Adobe's Flash has been the target of renewed criticism in the wake of Apple's iPad launch, with Apple CEO Steve Jobs reportedly telling employees last week that Flash is "so buggy" and that the world is moving to HTML5.
On Tuesday, Adobe CTO Kevin Lynch fired back, claiming that Flash is plenty capable of running on the iPhone and suggesting that Apple hasn't shown interest in supporting the technology.
As evidence of Flash's versatility, Lynch noted that Adobe's impending release of Flash Player 10.1 will run on smartphones from every major manufacturer except for Apple, as well as on tablets, netbooks and internet-connected TVs. Lynch also pointed to Flash-based standalone apps that are currently being sold on Apple's App Store as proof of Flash's ability to run on both the iPhone and iPad.
"We are ready to enable Flash in the browser on these devices if and when Apple chooses to allow that for its users, but to date we have not had the required cooperation from Apple to make this happen," Lynch wrote in a blog post.
It's no secret that Jobs isn't a fan of Flash. In a town hall meeting with employees last week, Jobs reportedly described Adobe as "lazy" and said Flash is a primary reason for Mac crashes. Jobs also suggested that the arrival of the open standard HTML5 will render Flash irrelevant.

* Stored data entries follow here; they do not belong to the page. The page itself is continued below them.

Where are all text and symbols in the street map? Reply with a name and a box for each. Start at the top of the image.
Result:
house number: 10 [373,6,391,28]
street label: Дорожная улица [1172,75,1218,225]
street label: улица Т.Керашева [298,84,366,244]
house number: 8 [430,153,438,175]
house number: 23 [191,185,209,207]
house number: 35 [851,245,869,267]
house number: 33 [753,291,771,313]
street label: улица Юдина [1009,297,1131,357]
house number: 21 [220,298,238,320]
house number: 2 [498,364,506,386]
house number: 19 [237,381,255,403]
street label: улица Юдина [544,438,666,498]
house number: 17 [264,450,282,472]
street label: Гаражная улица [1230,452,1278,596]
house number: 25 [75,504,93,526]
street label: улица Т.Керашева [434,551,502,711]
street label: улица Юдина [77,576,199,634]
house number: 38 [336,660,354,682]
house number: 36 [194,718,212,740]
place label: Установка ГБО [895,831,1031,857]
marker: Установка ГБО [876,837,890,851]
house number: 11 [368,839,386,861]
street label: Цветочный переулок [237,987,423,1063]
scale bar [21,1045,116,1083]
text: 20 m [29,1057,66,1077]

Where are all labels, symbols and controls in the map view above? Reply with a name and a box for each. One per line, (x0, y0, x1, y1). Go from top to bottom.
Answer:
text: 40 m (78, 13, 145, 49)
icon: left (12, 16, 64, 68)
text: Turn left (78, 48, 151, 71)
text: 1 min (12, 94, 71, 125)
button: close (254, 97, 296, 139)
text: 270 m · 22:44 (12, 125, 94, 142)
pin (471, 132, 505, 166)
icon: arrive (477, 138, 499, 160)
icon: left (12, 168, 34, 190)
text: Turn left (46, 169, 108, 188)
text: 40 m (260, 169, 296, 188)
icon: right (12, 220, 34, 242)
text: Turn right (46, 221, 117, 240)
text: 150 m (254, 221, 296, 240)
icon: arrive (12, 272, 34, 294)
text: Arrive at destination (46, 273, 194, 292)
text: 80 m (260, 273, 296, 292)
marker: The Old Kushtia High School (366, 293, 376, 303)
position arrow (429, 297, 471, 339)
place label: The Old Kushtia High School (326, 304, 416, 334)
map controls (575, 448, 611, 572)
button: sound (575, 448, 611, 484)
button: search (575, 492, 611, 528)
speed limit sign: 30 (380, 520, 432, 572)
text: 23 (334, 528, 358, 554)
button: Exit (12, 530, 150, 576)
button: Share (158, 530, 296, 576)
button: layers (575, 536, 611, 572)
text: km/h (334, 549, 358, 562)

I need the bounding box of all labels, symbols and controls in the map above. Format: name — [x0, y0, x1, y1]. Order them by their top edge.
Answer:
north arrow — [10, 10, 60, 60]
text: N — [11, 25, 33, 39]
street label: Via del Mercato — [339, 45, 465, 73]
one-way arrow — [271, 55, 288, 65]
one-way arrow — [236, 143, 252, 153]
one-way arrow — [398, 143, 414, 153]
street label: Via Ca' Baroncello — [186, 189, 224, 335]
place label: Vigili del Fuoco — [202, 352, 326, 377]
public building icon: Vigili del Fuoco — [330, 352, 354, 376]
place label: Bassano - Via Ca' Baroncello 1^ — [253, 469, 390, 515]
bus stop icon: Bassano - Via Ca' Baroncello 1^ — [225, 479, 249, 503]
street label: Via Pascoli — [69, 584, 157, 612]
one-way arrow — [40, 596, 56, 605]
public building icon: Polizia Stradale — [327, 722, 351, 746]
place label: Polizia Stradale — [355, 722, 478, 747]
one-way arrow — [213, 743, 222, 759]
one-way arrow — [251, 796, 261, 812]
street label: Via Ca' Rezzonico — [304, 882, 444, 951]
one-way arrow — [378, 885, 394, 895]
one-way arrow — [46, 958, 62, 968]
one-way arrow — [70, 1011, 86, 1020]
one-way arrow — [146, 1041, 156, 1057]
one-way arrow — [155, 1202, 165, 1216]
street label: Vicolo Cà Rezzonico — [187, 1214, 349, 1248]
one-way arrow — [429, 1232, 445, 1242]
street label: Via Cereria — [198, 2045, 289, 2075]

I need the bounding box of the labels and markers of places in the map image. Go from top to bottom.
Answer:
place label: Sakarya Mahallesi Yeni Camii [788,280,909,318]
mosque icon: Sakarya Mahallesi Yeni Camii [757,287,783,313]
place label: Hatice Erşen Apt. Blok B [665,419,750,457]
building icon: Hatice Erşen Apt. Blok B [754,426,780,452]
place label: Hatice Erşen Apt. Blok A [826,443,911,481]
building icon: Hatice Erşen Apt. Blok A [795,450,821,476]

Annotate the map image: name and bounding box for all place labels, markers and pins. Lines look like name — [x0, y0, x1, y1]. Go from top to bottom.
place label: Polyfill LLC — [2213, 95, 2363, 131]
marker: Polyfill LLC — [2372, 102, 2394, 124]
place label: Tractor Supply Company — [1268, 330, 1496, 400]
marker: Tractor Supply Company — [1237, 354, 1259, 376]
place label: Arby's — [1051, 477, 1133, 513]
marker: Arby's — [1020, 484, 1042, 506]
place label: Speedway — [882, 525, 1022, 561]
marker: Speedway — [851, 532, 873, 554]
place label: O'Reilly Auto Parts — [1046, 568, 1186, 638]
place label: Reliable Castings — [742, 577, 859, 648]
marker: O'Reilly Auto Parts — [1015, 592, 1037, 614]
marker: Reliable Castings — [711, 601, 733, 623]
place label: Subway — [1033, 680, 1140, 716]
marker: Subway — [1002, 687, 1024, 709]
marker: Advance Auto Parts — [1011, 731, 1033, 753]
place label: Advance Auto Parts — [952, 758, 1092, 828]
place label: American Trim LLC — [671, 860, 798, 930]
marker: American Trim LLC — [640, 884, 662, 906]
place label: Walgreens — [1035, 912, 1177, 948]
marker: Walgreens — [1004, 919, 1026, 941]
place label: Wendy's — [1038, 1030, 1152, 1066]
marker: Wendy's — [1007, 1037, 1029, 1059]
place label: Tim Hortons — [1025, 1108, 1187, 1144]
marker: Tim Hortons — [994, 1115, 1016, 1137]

Lynch disputed this in his blog post and raised the specter of chilling HTML5 related implications. "Even in the case of video, where Flash is enabling over 75% of video on the Web today, the coming HTML video implementations cannot agree on a common format across browsers, so users and content creators would be thrown back to the dark ages of video on the Web with incompatibility issues," Lynch wrote.
The iPhone's lack of Flash support was one of the first complaints that came flooding in after its launch, and in March 2008 Jobs explained that the PC version of Flash ran too slowly on the device, while the mobile version, Flash Lite, wasn't powerful enough.
Since last November, iPhone users who visit Adobe's Flash Player Download Center have been greeted with the message: "Apple restricts use of technologies required by products like Flash Player. Until Apple eliminates these restrictions, Adobe cannot provide Flash Player for the iPhone or iPod Touch."